New York City’s Commercial Space Conundrum

Written by Nick Powell on . Posted in News, Real Estate/Construction.





At the turn of the century, there was a general worry among real estate developers about the lack of commercial space in New York City. Across the Hudson, New Jersey was being touted as the “sixth borough”—the next frontier for commercial development, with Manhattan overcrowded and no momentum for re-zoning the outer boroughs.

Enter U.S. Sen. Charles Schumer. In 2000, Schumer convened a group of 35 business, labor and academic experts to develop an ambitious plan that called for a combination of condemnation, tax breaks, transit links and zoning changes to create expanded business districts in downtown Brooklyn, Long Island City in Queens and on the far West Side of Manhattan.

“There is a troubling storm cloud on the horizon that could cause New York City to stagnate or even decline,” Schumer said at the time in a speech introducing the Group of 35. “The troubling storm cloud can be summed up in one word: space. Though many are not aware of it yet, New York is about to enter into a space crisis.”

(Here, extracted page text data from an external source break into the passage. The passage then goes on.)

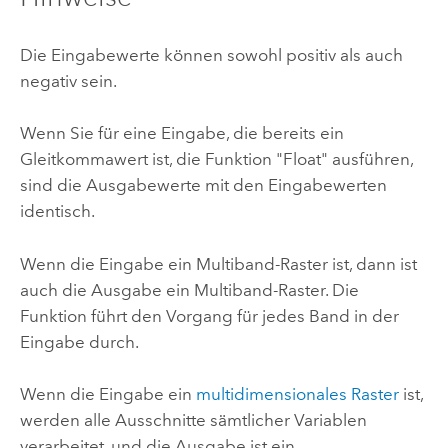
Die Eingabewerte können sowohl positiv als auch
negativ sein.
Wenn Sie für eine Eingabe, die bereits ein
Gleitkommawert ist, die Funktion "Float" ausführen,
sind die Ausgabewerte mit den Eingabewerten
identisch.
Wenn die Eingabe ein Multiband-Raster ist, dann ist
auch die Ausgabe ein Multiband-Raster. Die
Funktion führt den Vorgang für jedes Band in der
Eingabe durch.
Wenn die Eingabe ein
multidimensionales Raster
ist,
werden alle Ausschnitte sämtlicher Variablen
verarbeitet, und die Ausgabe ist ein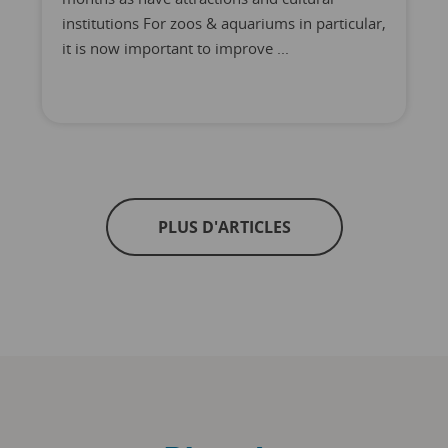
institutions For zoos & aquariums in particular,
it is now important to improve ...
PLUS D'ARTICLES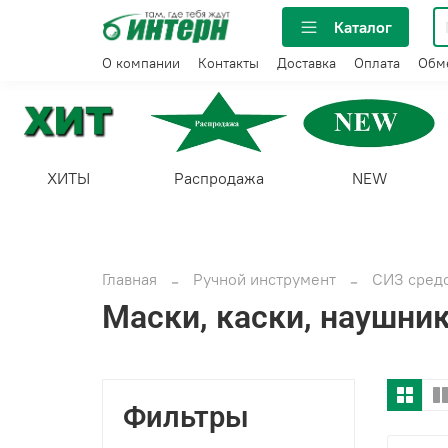
Каталог
О компании
Контакты
Доставка
Оплата
Обме
ХИТЫ
Распродажа
NEW
Главная
Ручной инструмент
СИЗ сред
Маски, каски, наушник
Фильтры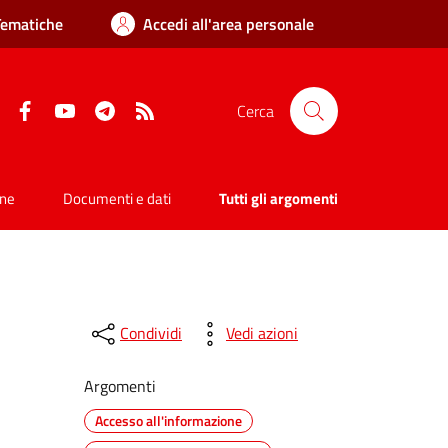
Tematiche
Accedi all'area personale
Facebook
YouTube
Telegram
RSS
Cerca
one
Documenti e dati
Tutti gli argomenti
Condividi
Vedi azioni
Argomenti
Accesso all'informazione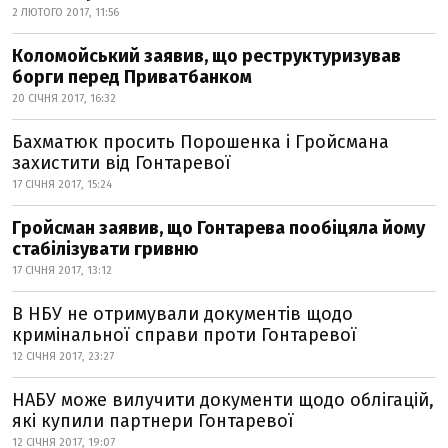
2 ЛЮТОГО 2017, 11:56
Коломойський заявив, що реструктуризував
борги перед Приватбанком
20 СІЧНЯ 2017, 16:32
Бахматюк просить Порошенка і Гройсмана
захистити від Гонтаревої
17 СІЧНЯ 2017, 15:24
Гройсман заявив, що Гонтарева пообіцяла йому
стабілізувати гривню
17 СІЧНЯ 2017, 13:12
В НБУ не отримували документів щодо
кримінальної справи проти Гонтаревої
12 СІЧНЯ 2017, 23:27
НАБУ може вилучити документи щодо облігацій,
які купили партнери Гонтаревої
12 СІЧНЯ 2017, 19:07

Nearly 14 years later, much of the Group of 35 plan has been implemented, thanks in large part to Mayor Michael Bloomberg. In addition to the three aforementioned business districts, all of which were re-zoned under Bloomberg, the city approved plans to develop ancillary business districts in the Queens neighborhoods of Jamaica and Flushing, and along 125th Street in Harlem—recommendations which were also made in the original report. With this mix of outer borough and Manhattan development, New York City actively sought out ways to remedy its space problem.

Still, with Manhattan the crown jewel as far as attracting businesses, Bloomberg hoped to achieve one more development goal before exiting office at the end of this month: re-zoning Midtown East. The Bloomberg administration envisioned soaring skyscrapers like those in Lower Manhattan clustered into a 73-block area around the Empire State Building.

However, with a groundswell of activists and environmentalists opposing the plan, citing traffic and preservation concerns, the Midtown East plan was scuttled at the last minute. City Councilman Dan Garodnick, who represents the neighborhood, declined to vote in favor of the plan, though he left open the possibility of revisiting it during the next administration.

Is Midtown East the final frontier for commercial development in Manhattan? Richard Anderson, president of the New York Building Congress, noted that a construction report issued by his organization in October showed that 94 percent of all office construction in the city is in only two places: the World Trade Center site, where One World Trade Center and several of the adjacent buildings are nearly complete, and Hudson Yards on the Upper West Side, which broke ground last year. As for areas of Manhattan that are still ripe for development, he pointed to a parcel of land near the United Nations building, and the Brookfield site on the far West Side, which broke ground earlier this year. He also said that there is plenty of remaining space at Hudson Yards.

“We have a lot to absorb before people would run to the outer boroughs,” Anderson said. “The outer boroughs are more residentially oriented, anyway. You’ve got downtown Brooklyn, which certainly has potential, everything from the Borough Hall area down to Atlantic Yards. There’s a lot of room there.”

Of course, a great deal will depend upon how the incoming mayor, Bill de Blasio, will prioritize development. De Blasio has roots in Brooklyn, where his family lives and he served in the City Council, and he has a track record of being fairly development-friendly, voicing support in the past for the controversial Atlantic Yards project in downtown Brooklyn.

De Blasio has staked out a position as a “progressive”—zeroing in on income inequality, and making the city fairer for all. How this dovetails with the future of commercial development remains to be seen. De Blasio has a grand plan to build hundreds of thousands of affordable housing units, but with so little land available, incentivizing developers to build is expensive.

De Blasio will also face the challenge of building relationships with the real estate and construction communities. One real estate source, who requested to go unnamed so as not to offend the mayor-elect, suggested that developers might find it less palatable dealing with a political operative like de Blasio than a business titan like Bloomberg.

“If you’re a business leader and you’re making decisions about where you’re going to locate your business…obviously that crowd felt a lot better dealing with the billionaire guy at City Hall who built his own business, because he inherently came from that world,” the source said.

During the Bloomberg era of mass development, as long as people had the appetite to locate their businesses in New York, the city found a way for them to do so. The question remains whether de Blasio will be as accommodating.